PROMPT
Check each line below for the word "integration", and copy those that have it.

------

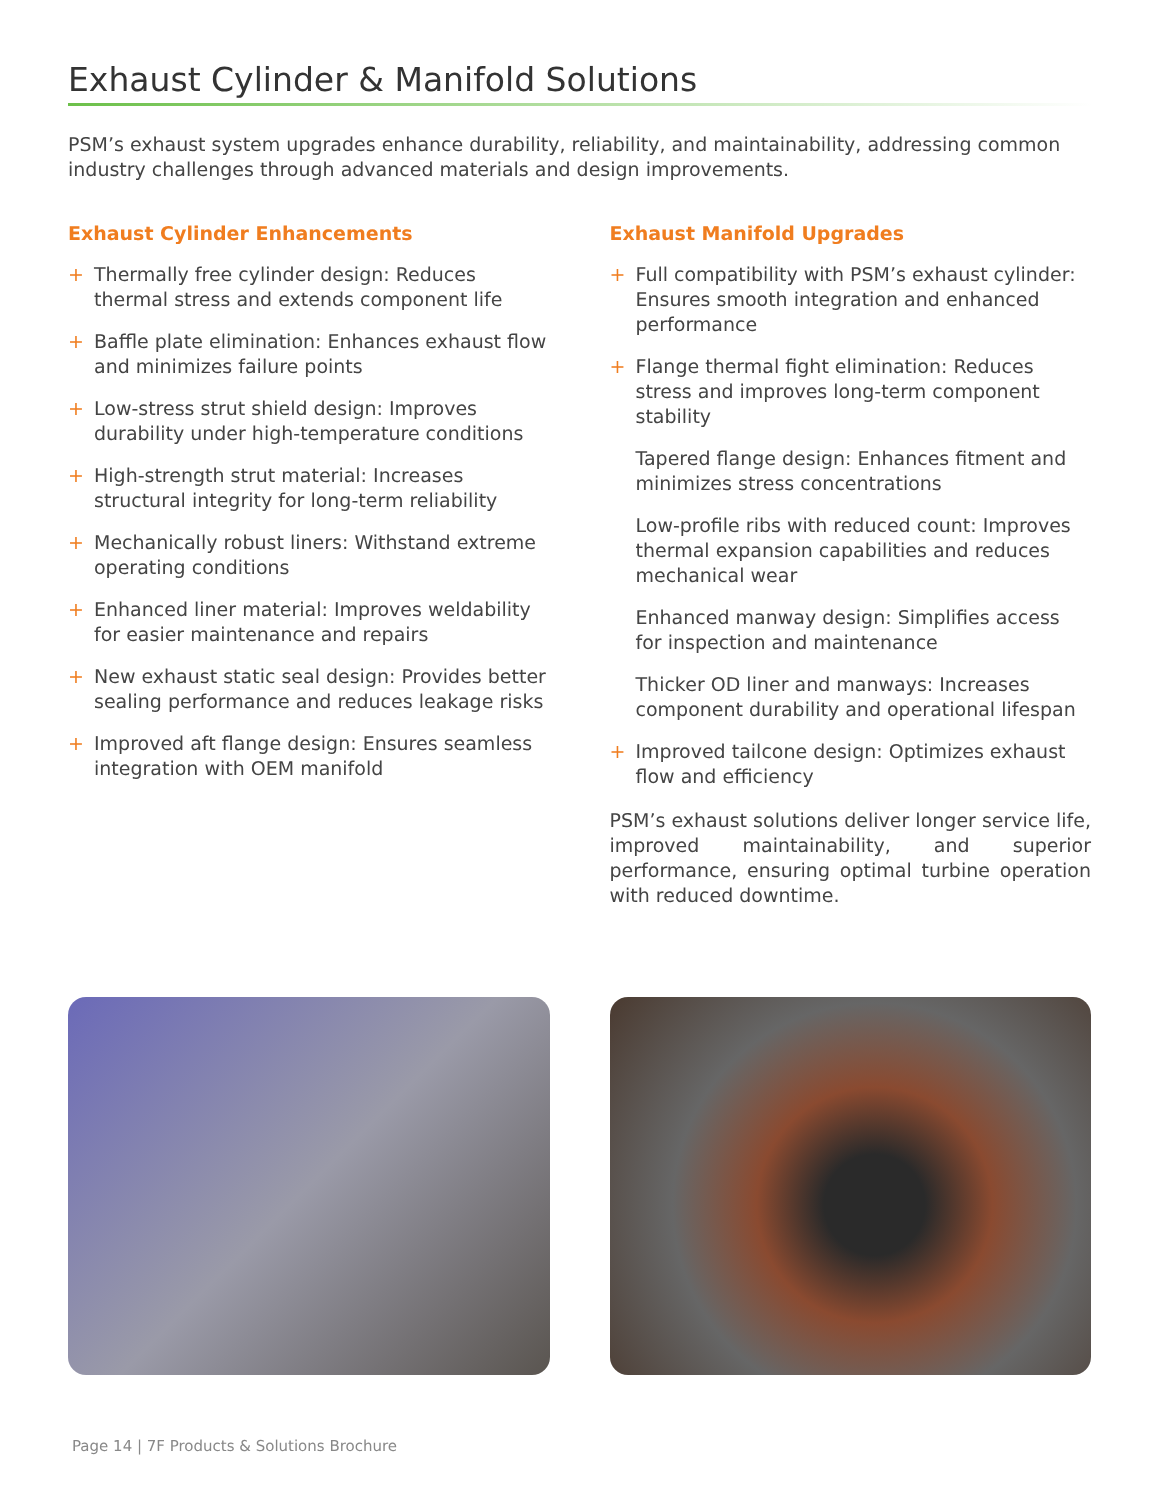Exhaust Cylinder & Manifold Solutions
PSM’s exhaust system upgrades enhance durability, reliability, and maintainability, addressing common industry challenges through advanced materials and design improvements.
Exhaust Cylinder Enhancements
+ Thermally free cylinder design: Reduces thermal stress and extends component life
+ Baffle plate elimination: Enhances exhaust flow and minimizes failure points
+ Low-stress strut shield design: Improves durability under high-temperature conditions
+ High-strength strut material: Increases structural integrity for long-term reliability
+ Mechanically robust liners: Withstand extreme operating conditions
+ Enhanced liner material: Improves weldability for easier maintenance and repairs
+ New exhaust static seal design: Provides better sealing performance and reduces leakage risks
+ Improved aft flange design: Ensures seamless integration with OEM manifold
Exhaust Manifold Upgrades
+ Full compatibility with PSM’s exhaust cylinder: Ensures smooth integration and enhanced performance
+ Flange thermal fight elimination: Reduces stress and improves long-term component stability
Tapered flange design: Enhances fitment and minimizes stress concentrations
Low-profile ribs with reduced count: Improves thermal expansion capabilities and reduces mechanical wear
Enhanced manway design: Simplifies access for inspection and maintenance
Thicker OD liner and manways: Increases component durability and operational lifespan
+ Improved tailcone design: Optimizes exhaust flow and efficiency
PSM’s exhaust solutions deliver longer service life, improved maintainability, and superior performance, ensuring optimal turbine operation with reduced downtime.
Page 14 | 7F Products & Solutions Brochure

------

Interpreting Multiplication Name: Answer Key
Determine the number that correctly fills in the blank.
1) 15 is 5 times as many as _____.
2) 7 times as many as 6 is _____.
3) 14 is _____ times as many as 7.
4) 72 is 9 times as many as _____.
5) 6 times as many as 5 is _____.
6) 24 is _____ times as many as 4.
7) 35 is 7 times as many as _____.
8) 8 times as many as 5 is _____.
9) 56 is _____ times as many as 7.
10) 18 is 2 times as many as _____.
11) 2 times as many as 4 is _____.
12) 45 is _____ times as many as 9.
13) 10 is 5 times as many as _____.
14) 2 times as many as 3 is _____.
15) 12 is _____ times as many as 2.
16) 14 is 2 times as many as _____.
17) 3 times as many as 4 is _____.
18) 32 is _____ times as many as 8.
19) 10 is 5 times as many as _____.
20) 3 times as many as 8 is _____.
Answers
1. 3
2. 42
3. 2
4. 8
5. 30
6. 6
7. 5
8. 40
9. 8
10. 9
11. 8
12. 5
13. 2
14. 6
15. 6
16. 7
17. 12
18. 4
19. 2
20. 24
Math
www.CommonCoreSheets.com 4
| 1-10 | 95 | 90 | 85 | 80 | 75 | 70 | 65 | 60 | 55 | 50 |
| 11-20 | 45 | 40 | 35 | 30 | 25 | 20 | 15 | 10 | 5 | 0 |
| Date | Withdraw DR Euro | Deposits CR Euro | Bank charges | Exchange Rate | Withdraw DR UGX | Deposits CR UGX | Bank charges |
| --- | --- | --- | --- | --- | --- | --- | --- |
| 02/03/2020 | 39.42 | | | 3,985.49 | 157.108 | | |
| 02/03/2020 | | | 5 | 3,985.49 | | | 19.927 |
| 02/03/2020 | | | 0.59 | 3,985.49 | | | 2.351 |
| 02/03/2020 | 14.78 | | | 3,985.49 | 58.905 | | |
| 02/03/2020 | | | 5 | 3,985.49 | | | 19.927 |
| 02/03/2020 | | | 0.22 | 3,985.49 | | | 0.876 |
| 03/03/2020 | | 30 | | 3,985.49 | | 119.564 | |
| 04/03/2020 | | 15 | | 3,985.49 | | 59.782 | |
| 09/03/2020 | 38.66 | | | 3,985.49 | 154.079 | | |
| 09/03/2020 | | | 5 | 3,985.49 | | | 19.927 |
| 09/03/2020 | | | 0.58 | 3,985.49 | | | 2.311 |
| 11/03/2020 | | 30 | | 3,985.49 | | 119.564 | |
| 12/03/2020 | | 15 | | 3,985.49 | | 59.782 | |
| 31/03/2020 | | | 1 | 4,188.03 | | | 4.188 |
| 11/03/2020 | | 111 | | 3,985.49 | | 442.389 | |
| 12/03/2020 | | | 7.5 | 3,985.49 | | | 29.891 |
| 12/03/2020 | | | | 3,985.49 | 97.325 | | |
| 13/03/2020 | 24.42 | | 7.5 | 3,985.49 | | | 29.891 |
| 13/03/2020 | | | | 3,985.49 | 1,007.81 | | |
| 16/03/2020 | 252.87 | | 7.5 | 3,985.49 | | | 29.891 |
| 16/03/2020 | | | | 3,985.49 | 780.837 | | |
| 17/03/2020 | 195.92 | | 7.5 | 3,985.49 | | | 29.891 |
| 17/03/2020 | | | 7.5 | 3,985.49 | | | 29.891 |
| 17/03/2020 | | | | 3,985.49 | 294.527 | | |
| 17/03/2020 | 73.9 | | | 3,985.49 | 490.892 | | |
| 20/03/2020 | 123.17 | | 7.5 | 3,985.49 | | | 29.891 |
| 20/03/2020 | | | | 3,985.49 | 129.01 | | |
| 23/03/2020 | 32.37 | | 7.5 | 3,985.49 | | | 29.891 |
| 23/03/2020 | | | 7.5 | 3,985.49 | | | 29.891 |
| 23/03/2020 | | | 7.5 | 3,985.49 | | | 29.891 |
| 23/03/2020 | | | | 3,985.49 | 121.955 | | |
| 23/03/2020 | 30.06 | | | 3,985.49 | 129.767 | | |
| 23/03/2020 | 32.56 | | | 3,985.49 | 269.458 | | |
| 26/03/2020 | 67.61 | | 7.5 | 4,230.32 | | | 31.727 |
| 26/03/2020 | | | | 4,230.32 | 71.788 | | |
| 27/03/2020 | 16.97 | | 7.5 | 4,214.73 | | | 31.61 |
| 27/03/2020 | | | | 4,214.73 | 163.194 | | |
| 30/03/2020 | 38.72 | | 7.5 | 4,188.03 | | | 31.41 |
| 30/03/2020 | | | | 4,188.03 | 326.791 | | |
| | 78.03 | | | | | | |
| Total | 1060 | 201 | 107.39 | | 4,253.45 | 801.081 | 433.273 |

------

RESPONSE AREA
+ Improved aft flange design: Ensures seamless integration with OEM manifold
+ Full compatibility with PSM’s exhaust cylinder: Ensures smooth integration and enhanced performance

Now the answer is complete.